Chapter 12

Sleep didn’t come easy.

Even after the house had gone quiet and Giovanni turned in for the night, I lay awake beside him, staring at the ceiling, replaying everything I knew so far until my mind was so filled with possibilities exhaustion took over, and I drifted off.

I opened my eyes sometime later to silence.

Not the comfortable kind of silence. The kind that felt wrong.

I sat up and looked around, realizing I was in a bedroom, but not my bedroom.

I slipped out of bed and walked to the door, opening it.

Down the hallway, a faded beacon of light beckoned, and I made my way toward it, finding myself in Mia’s living room as the dream took hold.

Shadows stretched across the walls in long, uneven shapes, and the television flickered in the corner, muted.

It was the same late-night glow I’d imagined Wren had been in right before she died.

I looked down, seeing Wren sprawled on the floor in front of the sofa, her body positioned just as it had been in the photographs I’d seen.

I leaned in for a closer look, and the air shifted. A ball of light drifted across the room, bending and shaping itself until a figure emerged, a second version of Wren suspended in midair. She looked much like she had in life, except there was a stillness to her that didn’t belong to the living.

Her gaze dropped, settling on her lifeless body.

“Hi, Wren, I’m—”

“I know who you are. I’ve been waiting for you.”

“Do you know what has happened?”

“I know I am no longer alive, but I don’t understand.”

“What don’t you understand?”

“I believe I died before my time, and now I’m here, trapped within these walls like a prisoner.”

“Do you know why you haven’t moved on from this life yet?”

“It feels like something isn’t finished.”

Something wasn’t finished.

Her murder wasn’t solved.

“Do you remember what happened?” I asked. “Do you know who did this to you?”

She tilted her head, studying me. “I remember a sound that wasn’t a sound.”

A sound that wasn’t a sound … the hush of a gun fitted with a suppressor.

“Did you see the person who shot you?” I asked.

Her gaze drifted past me, unfocused. “It’s the key.”
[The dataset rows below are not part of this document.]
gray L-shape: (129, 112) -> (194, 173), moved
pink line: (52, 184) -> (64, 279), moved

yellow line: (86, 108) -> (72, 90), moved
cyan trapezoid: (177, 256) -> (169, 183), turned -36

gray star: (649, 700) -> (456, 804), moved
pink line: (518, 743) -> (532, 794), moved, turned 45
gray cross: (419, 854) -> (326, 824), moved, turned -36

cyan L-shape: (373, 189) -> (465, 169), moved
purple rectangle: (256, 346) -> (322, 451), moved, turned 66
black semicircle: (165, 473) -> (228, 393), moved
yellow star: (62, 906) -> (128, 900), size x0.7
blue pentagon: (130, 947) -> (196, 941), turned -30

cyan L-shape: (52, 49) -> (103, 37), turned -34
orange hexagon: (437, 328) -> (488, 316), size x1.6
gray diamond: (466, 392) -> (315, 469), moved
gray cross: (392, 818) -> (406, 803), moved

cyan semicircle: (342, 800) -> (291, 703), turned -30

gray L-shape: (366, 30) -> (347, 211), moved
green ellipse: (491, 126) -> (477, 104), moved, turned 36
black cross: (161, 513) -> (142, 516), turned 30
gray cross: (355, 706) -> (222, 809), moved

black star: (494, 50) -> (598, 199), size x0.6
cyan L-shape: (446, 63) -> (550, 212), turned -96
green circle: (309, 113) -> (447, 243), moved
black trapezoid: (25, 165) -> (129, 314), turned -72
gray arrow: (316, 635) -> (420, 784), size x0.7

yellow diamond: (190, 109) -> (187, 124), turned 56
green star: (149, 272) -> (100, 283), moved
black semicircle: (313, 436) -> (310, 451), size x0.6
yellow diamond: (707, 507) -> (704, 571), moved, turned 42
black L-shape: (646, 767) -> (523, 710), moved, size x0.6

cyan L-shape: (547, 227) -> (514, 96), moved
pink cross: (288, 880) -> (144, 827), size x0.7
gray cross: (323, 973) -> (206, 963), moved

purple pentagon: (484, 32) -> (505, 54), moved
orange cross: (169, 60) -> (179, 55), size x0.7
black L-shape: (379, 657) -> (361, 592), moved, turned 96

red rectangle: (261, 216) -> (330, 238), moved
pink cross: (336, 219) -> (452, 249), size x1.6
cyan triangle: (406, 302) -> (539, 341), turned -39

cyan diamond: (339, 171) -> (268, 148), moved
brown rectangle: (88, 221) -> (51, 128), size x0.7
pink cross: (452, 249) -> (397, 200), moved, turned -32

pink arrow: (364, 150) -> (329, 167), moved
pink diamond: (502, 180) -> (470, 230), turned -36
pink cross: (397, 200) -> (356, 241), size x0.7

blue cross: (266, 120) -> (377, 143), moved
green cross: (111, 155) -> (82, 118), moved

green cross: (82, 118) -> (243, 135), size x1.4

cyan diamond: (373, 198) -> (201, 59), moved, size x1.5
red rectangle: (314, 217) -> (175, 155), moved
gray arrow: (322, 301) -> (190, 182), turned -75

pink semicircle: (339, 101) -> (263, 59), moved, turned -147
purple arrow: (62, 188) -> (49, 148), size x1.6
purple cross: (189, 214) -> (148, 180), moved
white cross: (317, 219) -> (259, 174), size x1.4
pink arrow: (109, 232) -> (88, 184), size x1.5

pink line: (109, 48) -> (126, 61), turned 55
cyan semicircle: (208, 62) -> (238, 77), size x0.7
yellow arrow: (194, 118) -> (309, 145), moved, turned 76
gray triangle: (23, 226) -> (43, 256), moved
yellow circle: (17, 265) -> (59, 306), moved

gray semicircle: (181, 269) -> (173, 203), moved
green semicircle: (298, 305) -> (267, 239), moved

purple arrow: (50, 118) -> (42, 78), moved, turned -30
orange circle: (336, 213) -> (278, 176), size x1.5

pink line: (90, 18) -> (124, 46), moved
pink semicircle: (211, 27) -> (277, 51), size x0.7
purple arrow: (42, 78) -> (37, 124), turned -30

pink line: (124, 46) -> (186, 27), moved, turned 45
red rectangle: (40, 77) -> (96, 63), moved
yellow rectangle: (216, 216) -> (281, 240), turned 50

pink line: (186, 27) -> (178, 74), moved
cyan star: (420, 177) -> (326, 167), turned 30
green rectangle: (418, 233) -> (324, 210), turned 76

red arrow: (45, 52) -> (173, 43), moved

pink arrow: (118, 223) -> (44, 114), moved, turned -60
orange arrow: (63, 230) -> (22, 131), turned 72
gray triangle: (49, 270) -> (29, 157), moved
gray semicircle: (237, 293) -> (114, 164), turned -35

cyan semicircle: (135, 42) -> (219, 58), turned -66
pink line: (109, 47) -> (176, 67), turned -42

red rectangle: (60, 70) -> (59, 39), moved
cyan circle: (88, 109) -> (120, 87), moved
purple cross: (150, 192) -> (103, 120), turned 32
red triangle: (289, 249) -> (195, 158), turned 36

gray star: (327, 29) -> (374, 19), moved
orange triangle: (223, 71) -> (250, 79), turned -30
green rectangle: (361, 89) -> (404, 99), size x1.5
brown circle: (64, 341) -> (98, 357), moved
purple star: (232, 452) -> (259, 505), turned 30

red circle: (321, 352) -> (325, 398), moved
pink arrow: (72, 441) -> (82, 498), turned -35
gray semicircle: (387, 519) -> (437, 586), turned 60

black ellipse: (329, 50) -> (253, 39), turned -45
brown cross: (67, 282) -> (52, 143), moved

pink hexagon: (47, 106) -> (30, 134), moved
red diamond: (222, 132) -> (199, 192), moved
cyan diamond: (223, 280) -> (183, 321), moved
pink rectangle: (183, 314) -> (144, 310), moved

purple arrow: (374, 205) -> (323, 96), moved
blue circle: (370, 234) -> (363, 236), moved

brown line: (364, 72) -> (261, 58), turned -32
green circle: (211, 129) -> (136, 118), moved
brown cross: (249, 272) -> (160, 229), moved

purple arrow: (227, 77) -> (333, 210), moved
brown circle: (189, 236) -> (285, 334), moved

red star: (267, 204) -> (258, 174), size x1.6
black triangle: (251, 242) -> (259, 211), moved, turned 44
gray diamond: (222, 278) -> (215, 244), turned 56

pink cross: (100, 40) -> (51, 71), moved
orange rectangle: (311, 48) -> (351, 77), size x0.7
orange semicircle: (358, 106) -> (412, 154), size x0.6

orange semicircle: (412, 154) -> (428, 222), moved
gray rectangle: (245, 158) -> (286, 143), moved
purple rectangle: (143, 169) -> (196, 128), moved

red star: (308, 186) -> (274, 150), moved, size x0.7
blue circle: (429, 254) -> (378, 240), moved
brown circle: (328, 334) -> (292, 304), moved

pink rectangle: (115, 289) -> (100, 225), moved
“What are you talking about?”

“The key,” she repeated.

“What about a key?”

She turned to me again, her expression now serious. “The key waits where it shouldn’t and leaves when it’s found.”

“What do you mean? Are you talking about the key to solving your murder?”

That had to be it.

The key to who killed her and why.

“The key waits where it shouldn’t and leaves when it’s found,” she repeated.

I wasn’t getting anywhere, which was often the case with dreams like these.

“You’re not making any sense,” I said.

“It’s there, and then it isn’t.”

“What’s there?” I asked.

As the question left my mouth, she blinked at me as though she’d already given me enough to piece it together. “I have faith in you, and you have faith in yourself. Do not doubt the way forward.”

“What is the way forward?”

Before she could answer, she began to fade.

“Wait,” I said, holding up my hand, palm out. “Please, don’t go yet.”

“Something is about to happen, and you will be a part of it.”

“What’s going to happen?”

“I must go, and you must go. You must go now!”

As she said the words, the light around her diminished even more, and then she was gone. The television flickered off as if it had pulled her inside of it, and the room went black. I stood there, my mind racing, trying to make sense of it all.

A key.

Something about to happen.

Me being part of it.

Wren had been trying to tell me something.

Why did I feel like whatever it was, I was already too late?